▶ [TASK TO CARRY OUT]:
From the data below, return the exact lines starting at the line containing "Заказать звонок" and ending at the line containing "187_Oblik_Tek", both included, and nothing else.

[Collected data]
* * * *

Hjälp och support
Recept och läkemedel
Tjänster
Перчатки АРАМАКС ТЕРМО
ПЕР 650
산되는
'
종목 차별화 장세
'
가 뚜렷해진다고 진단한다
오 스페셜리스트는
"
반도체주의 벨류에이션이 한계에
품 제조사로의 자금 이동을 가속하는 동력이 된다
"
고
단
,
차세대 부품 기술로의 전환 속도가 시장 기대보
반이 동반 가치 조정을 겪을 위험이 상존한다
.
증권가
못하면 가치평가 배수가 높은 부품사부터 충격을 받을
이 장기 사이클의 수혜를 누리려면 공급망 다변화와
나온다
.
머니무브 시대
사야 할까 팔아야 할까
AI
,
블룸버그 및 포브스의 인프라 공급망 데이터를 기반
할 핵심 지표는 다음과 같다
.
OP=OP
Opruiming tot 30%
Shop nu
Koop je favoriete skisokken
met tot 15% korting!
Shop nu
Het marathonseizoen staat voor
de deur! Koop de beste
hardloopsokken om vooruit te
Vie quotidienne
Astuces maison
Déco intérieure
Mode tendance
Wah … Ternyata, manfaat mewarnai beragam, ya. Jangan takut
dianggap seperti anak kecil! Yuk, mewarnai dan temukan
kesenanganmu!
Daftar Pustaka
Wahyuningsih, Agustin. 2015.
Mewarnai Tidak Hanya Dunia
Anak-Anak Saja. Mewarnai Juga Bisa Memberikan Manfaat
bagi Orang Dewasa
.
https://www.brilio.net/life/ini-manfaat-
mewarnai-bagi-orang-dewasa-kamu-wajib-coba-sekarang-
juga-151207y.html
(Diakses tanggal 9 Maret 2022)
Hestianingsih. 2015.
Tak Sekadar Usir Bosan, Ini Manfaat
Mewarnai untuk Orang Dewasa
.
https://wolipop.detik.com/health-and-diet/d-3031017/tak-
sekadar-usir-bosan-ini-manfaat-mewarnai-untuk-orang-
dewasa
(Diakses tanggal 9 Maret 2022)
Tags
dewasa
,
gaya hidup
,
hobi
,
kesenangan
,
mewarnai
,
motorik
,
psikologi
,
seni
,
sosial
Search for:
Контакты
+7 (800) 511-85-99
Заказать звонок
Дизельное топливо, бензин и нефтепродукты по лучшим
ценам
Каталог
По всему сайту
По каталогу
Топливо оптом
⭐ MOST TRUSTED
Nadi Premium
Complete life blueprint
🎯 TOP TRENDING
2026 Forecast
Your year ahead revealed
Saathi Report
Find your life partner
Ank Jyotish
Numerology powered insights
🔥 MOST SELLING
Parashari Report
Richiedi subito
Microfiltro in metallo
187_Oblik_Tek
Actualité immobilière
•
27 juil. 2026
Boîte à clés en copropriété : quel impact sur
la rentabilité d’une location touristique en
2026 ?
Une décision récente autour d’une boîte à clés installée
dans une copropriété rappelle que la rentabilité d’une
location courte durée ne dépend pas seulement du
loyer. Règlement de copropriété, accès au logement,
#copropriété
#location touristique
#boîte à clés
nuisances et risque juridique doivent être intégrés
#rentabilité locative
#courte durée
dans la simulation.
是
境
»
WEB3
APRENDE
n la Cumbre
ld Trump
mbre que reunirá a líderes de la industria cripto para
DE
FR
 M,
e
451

* * * *

▶ [EXERCISE RESULT]:
Заказать звонок
Дизельное топливо, бензин и нефтепродукты по лучшим
ценам
Каталог
По всему сайту
По каталогу
Топливо оптом
⭐ MOST TRUSTED
Nadi Premium
Complete life blueprint
🎯 TOP TRENDING
2026 Forecast
Your year ahead revealed
Saathi Report
Find your life partner
Ank Jyotish
Numerology powered insights
🔥 MOST SELLING
Parashari Report
Richiedi subito
Microfiltro in metallo
187_Oblik_Tek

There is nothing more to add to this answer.